You've stated that your skills are ideally suited to motivating students and that motivation is the biggest key to learning. Are you questioning either of these premises? Have you been reading Piotr Wozniak recently or something?

drpat said...

Stepping back a moment, I think that "99% of all first attempts fail, more if it is a difficult (read interesting/useful) problem"
has a greater claim on being your (Aretae's) 2nd great idea.

I've personally found this very useful.

Aretae said...

Meh,

Neither of those premises. But that's not what I WANT to do in education. I think, for instance, that in person I have superb explanatory skills. And explaining hard things is what I want to do. Unfortunately it's my enthusiasm that makes most of the difference. As a friend calls it: Christmas tree teacher theory: "Look at me, I'm shiny, so this tree must be pretty"

Aretae said...

Dr. Pat,

Thank you for the kind words. I think of that as a connected idea/prequel to my feedback loops theory.

I'm also inclined to believe that I acquired my Militant Humility from the old greats and the GMU Libertarian Mafia. I don't think of it as my idea, but rather one I'm simply preaching. Hume and Hayek (and Aumann). Then Cowen and Hanson and Kling and McArdle. And I see the truth in their position. I just carry the message forward.

Feedback systems as universally dominant, contrarily was not said anywhere that I'd seen. There were hints of it, but not collected together sufficiently. Calling out Agile software and Evolution as being the same mechanism... the Yudkowskian Cthuloid God.

At the same time, I don't hear anyone else as aggressive on this point as I am...so you might have a fair point.

And, I do frame the feedback systems this way:

Feedback systems dominate.
Why?
Because we're wrong a lot.

Regardless all that, thank you for the call out. Folks finding my ideas useful, even those I've just promoted unoriginally, is why I blog.

Aretae said...

Mr. Newman,
(you're the second William who posted in this thread, and I don't know you in person)

If you've been 4th Dan level go and you have a European name, you're well into the 3rd or better Sigma. When reading your writing and coupling that with your systematizing skills, that puts you in the 1/1000+ range on both verbal and math/spatial IQ. The point that I'd make is that your internal observations of your state are not a reliable gauge of how anyone else learns.
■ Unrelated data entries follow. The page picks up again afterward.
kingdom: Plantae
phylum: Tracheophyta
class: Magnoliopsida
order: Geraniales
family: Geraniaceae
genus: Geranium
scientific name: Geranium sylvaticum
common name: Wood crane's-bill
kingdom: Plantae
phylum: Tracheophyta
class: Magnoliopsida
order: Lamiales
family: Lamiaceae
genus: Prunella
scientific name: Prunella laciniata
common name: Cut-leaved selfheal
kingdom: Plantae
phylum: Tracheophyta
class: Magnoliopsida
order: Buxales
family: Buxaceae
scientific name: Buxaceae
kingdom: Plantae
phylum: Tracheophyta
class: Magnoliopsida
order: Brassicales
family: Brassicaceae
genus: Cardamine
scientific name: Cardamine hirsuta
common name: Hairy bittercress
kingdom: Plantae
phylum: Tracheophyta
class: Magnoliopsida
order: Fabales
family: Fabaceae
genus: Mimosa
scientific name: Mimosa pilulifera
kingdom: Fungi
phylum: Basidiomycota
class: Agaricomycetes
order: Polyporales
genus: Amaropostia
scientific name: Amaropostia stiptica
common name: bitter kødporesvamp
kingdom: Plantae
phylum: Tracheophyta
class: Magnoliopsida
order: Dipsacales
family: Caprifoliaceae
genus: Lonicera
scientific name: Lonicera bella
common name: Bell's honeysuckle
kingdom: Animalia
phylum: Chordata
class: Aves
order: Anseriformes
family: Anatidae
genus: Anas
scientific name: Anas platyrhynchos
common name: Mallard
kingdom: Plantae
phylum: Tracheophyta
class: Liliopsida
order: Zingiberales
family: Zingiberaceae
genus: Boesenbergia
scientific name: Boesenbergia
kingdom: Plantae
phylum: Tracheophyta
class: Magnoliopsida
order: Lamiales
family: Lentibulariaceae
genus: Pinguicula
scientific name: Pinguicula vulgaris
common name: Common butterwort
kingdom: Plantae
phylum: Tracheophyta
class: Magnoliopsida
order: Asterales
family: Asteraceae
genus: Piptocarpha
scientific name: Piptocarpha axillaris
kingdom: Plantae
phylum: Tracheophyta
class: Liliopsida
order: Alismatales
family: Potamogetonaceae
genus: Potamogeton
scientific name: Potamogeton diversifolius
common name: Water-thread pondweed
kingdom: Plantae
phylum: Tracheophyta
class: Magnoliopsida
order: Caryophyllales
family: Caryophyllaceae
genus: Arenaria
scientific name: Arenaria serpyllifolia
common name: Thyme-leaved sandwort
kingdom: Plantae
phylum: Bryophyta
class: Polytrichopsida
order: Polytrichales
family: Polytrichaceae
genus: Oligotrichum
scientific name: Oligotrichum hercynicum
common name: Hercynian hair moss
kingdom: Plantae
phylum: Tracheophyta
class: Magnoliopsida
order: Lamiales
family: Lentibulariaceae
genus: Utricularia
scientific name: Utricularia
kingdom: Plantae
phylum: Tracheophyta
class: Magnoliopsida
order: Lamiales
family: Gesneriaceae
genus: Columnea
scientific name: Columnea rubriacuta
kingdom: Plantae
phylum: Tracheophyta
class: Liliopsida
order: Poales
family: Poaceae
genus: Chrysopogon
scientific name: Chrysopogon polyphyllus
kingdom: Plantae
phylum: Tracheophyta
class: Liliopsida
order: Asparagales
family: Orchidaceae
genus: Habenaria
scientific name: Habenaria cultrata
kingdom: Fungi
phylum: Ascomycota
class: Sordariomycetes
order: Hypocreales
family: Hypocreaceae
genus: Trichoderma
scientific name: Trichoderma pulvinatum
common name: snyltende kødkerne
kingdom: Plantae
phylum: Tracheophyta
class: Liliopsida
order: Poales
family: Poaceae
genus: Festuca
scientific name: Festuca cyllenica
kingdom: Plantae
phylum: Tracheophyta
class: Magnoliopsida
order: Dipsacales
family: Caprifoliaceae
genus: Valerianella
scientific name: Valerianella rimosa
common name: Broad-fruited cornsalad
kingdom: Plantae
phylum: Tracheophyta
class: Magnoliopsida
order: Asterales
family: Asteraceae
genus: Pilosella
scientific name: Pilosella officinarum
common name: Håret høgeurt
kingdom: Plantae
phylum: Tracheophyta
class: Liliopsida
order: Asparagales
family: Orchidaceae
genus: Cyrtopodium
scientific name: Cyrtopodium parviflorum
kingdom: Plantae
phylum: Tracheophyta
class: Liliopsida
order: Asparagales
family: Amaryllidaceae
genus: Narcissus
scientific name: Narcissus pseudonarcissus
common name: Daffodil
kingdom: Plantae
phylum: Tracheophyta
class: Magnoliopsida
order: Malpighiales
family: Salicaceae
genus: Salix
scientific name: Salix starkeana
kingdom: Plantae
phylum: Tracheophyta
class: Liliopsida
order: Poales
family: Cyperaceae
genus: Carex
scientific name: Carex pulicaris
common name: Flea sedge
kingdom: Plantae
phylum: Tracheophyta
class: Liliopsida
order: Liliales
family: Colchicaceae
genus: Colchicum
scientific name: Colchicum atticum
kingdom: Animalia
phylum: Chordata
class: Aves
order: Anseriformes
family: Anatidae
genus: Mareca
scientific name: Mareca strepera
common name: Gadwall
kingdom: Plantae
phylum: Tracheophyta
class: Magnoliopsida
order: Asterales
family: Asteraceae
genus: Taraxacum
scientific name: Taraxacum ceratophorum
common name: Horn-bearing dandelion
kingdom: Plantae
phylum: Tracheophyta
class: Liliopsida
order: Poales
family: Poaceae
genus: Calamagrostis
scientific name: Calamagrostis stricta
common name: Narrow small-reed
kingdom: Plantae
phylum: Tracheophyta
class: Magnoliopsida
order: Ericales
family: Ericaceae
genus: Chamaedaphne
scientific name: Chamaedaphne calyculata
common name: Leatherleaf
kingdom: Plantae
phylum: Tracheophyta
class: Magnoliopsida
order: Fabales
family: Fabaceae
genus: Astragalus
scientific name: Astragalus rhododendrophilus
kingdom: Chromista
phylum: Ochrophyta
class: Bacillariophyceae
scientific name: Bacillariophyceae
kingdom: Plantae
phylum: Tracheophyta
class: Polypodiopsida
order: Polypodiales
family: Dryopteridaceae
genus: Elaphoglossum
You're so different that you don't count.

The interesting point though is that folks who have trouble seeing why most poodles can't pass the Mensa entrance test (it's so easy) don't gauge well how normal-ish folks learn.

I'm also playing in the high sigma space both verbally and spatially too, but with 40K+ contact hours in education...and education as my primary avocation.

My primary assertion is that introspection might tell you a little bit about a highly non-representative sample learns...but from that you will learn nearly nothing about how someone as stupid as an average Harvard student will learn.

This insight was basically...every time I have ever seen a deity-level hack in the education space, it has been entirely non-verbal. I've seen them in a large number of topics...and every time I rewrite a course to use less words and more carefully defined sensory/ experiential learning it gets better. Not, mind you, that that's easy...it's much harder to do as a teacher. But...it's universal. If something is teachable non-verbally, it's better taught non-verbally. Indeed, in most of those cases in normal people, verbalness is the problem, not the solution.

drpat said...

I'm reminded of a conversation I had with a guy who was COMPLETELY verbal.
He even claimed that he did not dream in experiences or pictures, he dreamed in verbal narratives.

As one friend of mine put it "He must have really boring sexual fantasies."

contemplationist said...

I second most people here. Yours was the first blog to emphasize 'feedback' in my reading list and now when I try to learn new (programming) languages, I immediately just try as many things out as possible to get the maximum feedback in the shortest amount of time. BTW can I ask you for your favorite resource on how to go about becoming a better programmer/learning new languages etc from your perspective? I would even pay for a short but dense ebook. I'm sure you could promote it on Hacker News.